The orientation and training period goes on for eight to 11 weeks and encompasses technical training and the learning of the local languages, culture and history.

In most cases, the volunteers are usually university graduates who are motivated by a desire to help, and to understand and experience another culture by living and working with the people.

"The volunteers bring to Zimbabwe their various skills, but more importantly for them, they take back home great memories of the time spent with the rural folk of this country," said Collier.

She added that for most of the volunteers, the experience inspired both their lives and careers"Some of them go back to the United States fully aware that they can live comfortably without all the trappings and worries of life in the industrialised world." Part of the Peace Corps' mission is to promote world peace and friendship by providing volunteers who contribute to the social, economic and human development of interested countries.

This has earned the organisation a lot of respect and admiration, both at home and abroad.

In Zimbabwe, the sheer fact that the volunteers are mostly sent to those remote areas avoided by the local professional, means that they become something akin to folk heroes to the communities that they serve.
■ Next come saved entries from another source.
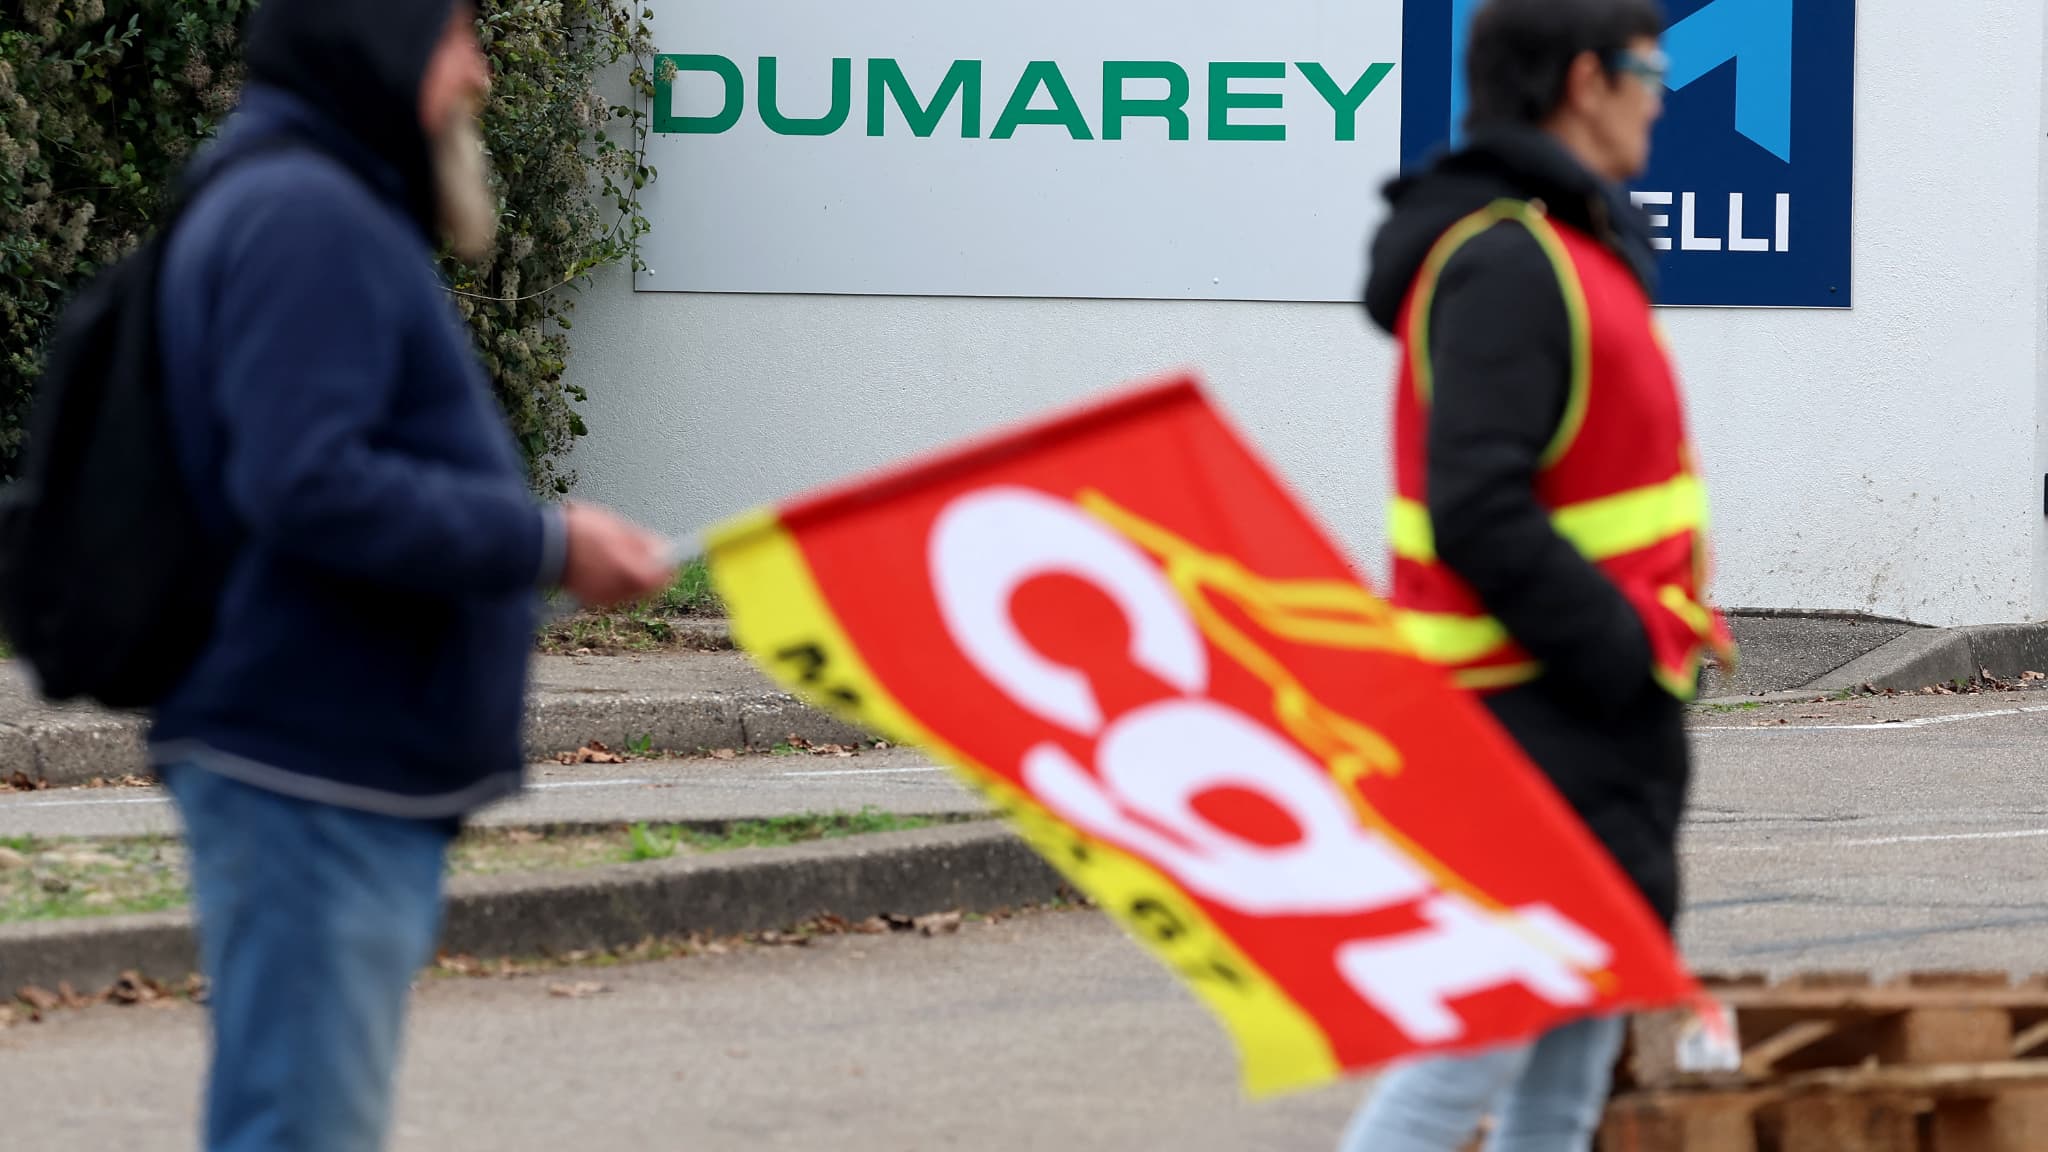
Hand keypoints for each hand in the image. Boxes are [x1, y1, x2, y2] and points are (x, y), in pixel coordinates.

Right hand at [560, 502, 675, 608]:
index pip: (664, 577)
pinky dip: (611, 580)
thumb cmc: (581, 532)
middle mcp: (621, 591)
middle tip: (633, 549)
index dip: (666, 564)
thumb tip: (663, 550)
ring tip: (610, 552)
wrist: (544, 546)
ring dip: (628, 573)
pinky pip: (612, 592)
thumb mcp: (618, 528)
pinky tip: (598, 563)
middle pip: (647, 585)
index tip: (666, 554)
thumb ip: (645, 543)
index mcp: (632, 572)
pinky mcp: (592, 601)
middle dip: (645, 569)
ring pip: (630, 589)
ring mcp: (606, 598)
As one rural district administrator said: "The volunteers leave the rural folk with America's most enduring values--hope, optimism, freedom and opportunity."

When asked whether the volunteers took away jobs that were meant for locals, Collier said: "The volunteers only take those jobs for which local qualified personnel are not available and they work at local pay rates and under local conditions."

Collier has been country director since 1997 and her term expires next year in July.

"I was a Peace Corps volunteer in Ethiopia in 1962 and I was among the 300 that were the first group to come to Africa," Collier said. As has been said by other ex-volunteers, the experience changed her life from then on.

"After leaving the Corps, I did my masters in social work and set up private practice in family therapy and clinical social work."

After all her seven stepchildren had left home, she applied for the post of country director.

"My experience with my stepchildren and my educational and professional background, helped a lot when I got the job," she said.

Her application was successful and she was posted to Swaziland. When the programme ended in that country after close to three decades of Peace Corps presence in 1996, she then took up the role of country director in Zimbabwe in 1997. Although her tenure here is nearing its end, she said she and her husband Bob, a chemistry and maths teacher in Harare, have enjoyed their stay in the country.

"We are limited to five-year terms as country directors and I really cannot believe how fast time has flown or that I will be leaving soon," she said.

She also said that it was quite pleasing to note that the organisation received a lot of support from the Zimbabwean government, through the relevant ministries, such as education and environment portfolios.

"Those that we work with, here in this country, now know what to expect from us, what we are and stand for, and what we can do." Perhaps to paint a picture of how the organisation operates, one poster advertisement depicted two identical pictures of a village in Peru. The caption beneath the pictures read: "This was the village before and after the presence of Peace Corps volunteers."

This, Collier said, best described how the organisation operated--the tangible benefits could only be seen in the people's quality of life after the departure of the volunteers, not necessarily in infrastructural development.